» **Activity list**:
(A) According to the article on Hungary's agreement with ExxonMobil, how many people does ExxonMobil's Hungarian support centre employ?
(B) Rewrite the passage of the article on Hungary's agreement with ExxonMobil between "Mr. Szijjártó pointed" and "by 5 percent.", inclusive, replacing "suppliers" with "vendors".
(C) List the services that, according to the article on Hungary's agreement with ExxonMobil, ExxonMobil's Hungarian support centre provides for the company's subsidiaries.

» **Extract to read**:
————

The Government and U.S. oil and gas company ExxonMobil have concluded a strategic partnership agreement, which was signed by Minister of Foreign Affairs and Trade Péter Szijjártó and Director of ExxonMobil’s Budapest Office Romke Noordhuis on Friday in Budapest.
Following the signing ceremony, the Minister highlighted that ExxonMobil will be playing an important role in shaping Hungary’s future in view of the fact that not only can it help highly-trained Hungarian workers make a living at home here in Hungary, but its gas industry activities will also be reinforcing the security of the country’s energy supply.
The company has acquired the rights to a significant Black Sea gas field, and will be affording Hungary the opportunity to also acquire natural gas via Romania from 2022, providing the neighbouring country also fulfils its commitments with relation to the project, he added.
In reply to a question, Mr. Szijjártó recalled that the Romanian party has undertaken to establish an interconnector with an annual capacity of 4.4 billion cubic metres for the shipment of natural gas from beneath the Black Sea, the capacities of which have been acquired by two Hungarian companies until 2037. Hungary’s annual gas consumption is almost 10 billion cubic metres, 85 percent of which is purchased from abroad, meaning the gas arriving in Hungary from Romania could cover half of Hungary’s natural gas requirements, he added.
The Minister stressed that ExxonMobil’s Hungarian support centre, which employs over 1600 people, is performing increasingly complicated tasks that represent a growing level of added value; the centre provides IT, controlling, accounting and tax-related services for ExxonMobil’s African, Middle Eastern and European subsidiaries.
Mr. Szijjártó pointed out that to date the Government has concluded strategic partnership agreements with 77 enterprises, which employ a total of 165 thousand people in Hungary, and that as a result of these agreements the companies involved have employed an additional 20 thousand staff and increased their ratio of Hungarian suppliers by 5 percent.
The Minister called the cooperation established with American enterprises and investors a success story, in view of the fact that U.S. enterprises employ 100 thousand people in Hungary and are Hungary’s second largest foreign investor group.

————

» **Material shown**:
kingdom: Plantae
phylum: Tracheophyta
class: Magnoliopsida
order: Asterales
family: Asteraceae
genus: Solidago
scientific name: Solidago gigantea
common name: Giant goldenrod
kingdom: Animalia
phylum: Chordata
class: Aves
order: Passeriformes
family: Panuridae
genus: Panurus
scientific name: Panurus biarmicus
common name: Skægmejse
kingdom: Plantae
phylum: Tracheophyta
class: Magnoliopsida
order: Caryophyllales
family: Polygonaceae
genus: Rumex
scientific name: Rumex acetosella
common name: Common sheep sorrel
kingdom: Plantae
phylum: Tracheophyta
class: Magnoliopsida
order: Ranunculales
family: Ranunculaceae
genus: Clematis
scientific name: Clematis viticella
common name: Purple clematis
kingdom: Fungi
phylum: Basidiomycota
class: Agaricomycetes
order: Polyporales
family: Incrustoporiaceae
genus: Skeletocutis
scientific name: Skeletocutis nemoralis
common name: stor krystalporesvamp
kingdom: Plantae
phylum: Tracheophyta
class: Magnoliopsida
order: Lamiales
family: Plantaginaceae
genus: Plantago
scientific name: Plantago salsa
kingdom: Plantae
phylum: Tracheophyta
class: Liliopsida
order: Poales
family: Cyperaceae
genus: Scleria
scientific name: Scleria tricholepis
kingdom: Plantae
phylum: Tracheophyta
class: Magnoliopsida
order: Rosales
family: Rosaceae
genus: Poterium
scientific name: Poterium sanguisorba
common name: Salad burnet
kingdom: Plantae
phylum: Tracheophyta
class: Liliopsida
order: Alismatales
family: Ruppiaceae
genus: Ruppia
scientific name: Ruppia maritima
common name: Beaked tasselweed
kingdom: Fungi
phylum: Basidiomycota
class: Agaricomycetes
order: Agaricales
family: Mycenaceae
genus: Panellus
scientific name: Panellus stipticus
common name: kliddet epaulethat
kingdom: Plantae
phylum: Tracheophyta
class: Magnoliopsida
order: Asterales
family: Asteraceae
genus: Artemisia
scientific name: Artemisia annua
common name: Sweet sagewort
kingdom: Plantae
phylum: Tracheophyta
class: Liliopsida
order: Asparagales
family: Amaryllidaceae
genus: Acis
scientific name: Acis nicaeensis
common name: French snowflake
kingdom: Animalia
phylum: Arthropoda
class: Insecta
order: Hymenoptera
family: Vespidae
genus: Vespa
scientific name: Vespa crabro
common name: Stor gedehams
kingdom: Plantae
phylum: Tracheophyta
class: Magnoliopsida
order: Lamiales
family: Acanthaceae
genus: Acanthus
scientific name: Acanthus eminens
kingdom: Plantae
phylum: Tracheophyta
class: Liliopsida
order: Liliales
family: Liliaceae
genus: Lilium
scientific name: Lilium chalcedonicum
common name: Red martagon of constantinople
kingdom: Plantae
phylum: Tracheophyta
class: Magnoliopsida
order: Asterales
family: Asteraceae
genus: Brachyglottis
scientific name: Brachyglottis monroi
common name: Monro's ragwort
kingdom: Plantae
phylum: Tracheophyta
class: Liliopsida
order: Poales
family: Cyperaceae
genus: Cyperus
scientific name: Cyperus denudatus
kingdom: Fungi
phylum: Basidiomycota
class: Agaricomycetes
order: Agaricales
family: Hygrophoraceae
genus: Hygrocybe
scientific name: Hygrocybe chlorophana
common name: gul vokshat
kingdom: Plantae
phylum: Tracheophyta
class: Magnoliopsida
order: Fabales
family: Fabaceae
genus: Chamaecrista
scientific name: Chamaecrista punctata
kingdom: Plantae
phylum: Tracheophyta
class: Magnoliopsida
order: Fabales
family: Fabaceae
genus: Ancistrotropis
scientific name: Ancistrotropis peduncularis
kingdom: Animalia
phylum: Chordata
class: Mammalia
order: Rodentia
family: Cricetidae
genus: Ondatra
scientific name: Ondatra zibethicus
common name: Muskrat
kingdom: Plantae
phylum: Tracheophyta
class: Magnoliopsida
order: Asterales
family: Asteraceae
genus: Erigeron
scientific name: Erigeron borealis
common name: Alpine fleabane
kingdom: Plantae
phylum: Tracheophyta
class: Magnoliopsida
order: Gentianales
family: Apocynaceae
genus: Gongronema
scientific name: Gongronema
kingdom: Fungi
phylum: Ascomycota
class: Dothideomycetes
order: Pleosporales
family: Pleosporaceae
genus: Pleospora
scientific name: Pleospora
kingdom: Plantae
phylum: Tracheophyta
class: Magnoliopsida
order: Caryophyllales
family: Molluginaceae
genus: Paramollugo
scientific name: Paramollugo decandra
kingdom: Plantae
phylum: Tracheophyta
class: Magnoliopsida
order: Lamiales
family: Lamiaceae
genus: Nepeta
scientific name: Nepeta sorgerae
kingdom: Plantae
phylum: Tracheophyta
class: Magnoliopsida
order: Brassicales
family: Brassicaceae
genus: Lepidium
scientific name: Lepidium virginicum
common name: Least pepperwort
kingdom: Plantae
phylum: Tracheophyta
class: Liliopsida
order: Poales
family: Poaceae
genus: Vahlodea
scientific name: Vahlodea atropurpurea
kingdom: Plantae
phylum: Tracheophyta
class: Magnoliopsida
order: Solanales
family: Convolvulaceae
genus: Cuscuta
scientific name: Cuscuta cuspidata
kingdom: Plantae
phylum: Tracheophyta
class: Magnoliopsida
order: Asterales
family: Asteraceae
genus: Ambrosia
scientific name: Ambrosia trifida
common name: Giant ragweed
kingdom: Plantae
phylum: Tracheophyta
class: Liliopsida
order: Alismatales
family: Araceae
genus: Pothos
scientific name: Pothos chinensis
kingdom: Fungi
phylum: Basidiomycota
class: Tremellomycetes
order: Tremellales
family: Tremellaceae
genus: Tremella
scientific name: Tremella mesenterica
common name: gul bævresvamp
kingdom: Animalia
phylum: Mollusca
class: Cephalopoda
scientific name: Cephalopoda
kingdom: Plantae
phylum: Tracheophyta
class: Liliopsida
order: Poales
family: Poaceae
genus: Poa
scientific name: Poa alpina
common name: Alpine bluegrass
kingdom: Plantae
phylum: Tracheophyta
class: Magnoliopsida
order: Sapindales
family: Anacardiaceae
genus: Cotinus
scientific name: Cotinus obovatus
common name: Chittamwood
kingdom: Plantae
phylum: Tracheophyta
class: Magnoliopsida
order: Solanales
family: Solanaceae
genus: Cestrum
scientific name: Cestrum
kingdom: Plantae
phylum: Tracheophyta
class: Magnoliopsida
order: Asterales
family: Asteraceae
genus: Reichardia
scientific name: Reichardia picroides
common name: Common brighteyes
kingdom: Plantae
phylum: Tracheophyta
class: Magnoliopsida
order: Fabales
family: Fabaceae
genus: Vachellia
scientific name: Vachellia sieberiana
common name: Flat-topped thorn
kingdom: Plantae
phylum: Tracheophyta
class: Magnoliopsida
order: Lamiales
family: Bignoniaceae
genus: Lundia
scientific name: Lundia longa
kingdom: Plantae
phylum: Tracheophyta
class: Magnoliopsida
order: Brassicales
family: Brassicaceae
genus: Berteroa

————

» **Answer section**:
(A) Over 1600 people.

(B)
Mr. Szijjártó pointed out that to date the Government has concluded strategic partnership agreements with 77 enterprises, which employ a total of 165 thousand people in Hungary, and that as a result of these agreements the companies involved have employed an additional 20 thousand staff and increased their ratio of Hungarian vendors by 5 percent.

(C) IT, controlling, accounting and tax-related services.